Until Abnett drops a stunning surprise, the soul of the strip seems to have been buried too deeply. The success of Sinister Dexter in the past rested on Abnett constructing short, sharp plots around interesting problems or ideas, with implications and uses of technology a speciality. The creativity is here, just embedded in plots involving a lot of conversation as Sinister and Dexter put things together.

First artist Steve Yeowell is mystifyingly under-rated, an exemplary storyteller whose people have personality (sample art left), and he sells the conversation and action in his compact manner. Tazio Bettin might look more dynamic, but bear in mind he’s given action scenes from the start.

Around a quarter of the way through Bulletopia Abnett makes a major change to the status quo by separating Sinister and Dexter. They’re deposited in very different circumstances, and almost all of what follows is Dexter and new allies attempting to leave Downlode and make for Mangapore, where the best chance of dealing with the AI lies. Abnett returns multiple characters from the past, as escape is far from easy. It has the episodic nature of early Judge Dredd epics, where individual inventive short stories are steps along the way toward an ultimate goal. There is greater progress, though, with ‘Hosanna’, a chapter set during a supply-gathering mission a highlight.
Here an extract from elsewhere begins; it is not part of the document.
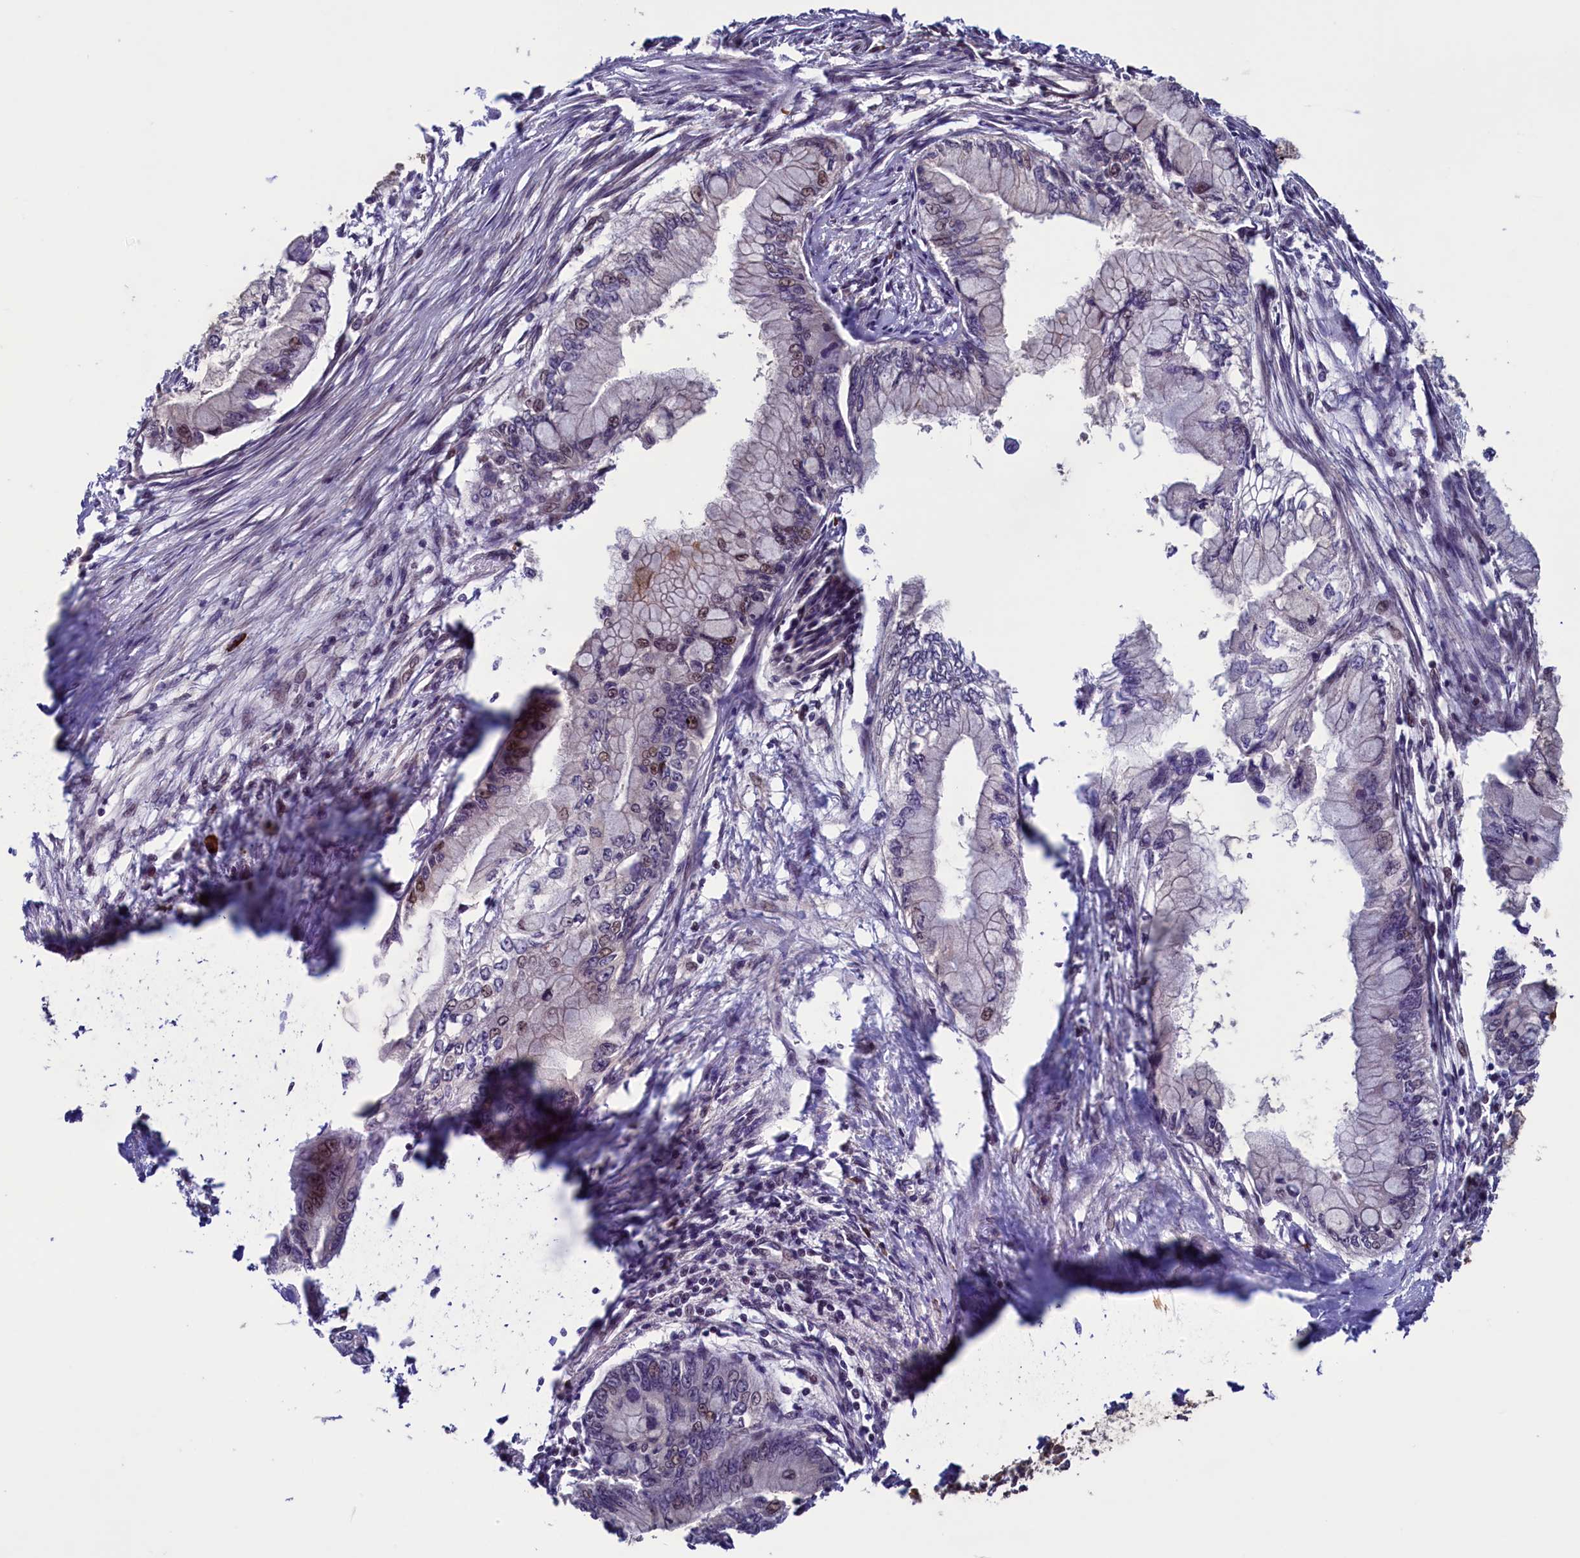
{"staining": {"intensity": "moderate", "quantity": "<25%", "location": "nuclear"}, "tissue": "pancreatic cancer", "cell_type": "Tumor cells", "image_type": "cancer", "snomed": [{"axis": "morphology", "description": "Adenocarcinoma, NOS"}, {"axis": "topography", "description": "Pancreas"}], "caption": "Immunohistochemistry of human pancreatic adenocarcinoma demonstrates low levels of moderate nuclear staining in approximately <25% of tumor cells.", "gene": "RBFA", "patient": {"sex": "male", "age": 48}}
This isn’t the Sinister Dexter you know, and any reader wedded to the past could well not be happy with Bulletopia. Accept that, though, and there’s considerable variety to the locations and threats Abnett provides, from mutant horrors in deserted places to the delicate negotiations required to end a gang war. Having decided a Sinister Dexter epic is in order, Abnett doesn’t finish it here, although there’s a definite stopping point.

2000AD readers know Dexter next features in Azimuth, and a collection of that is planned for later in 2026.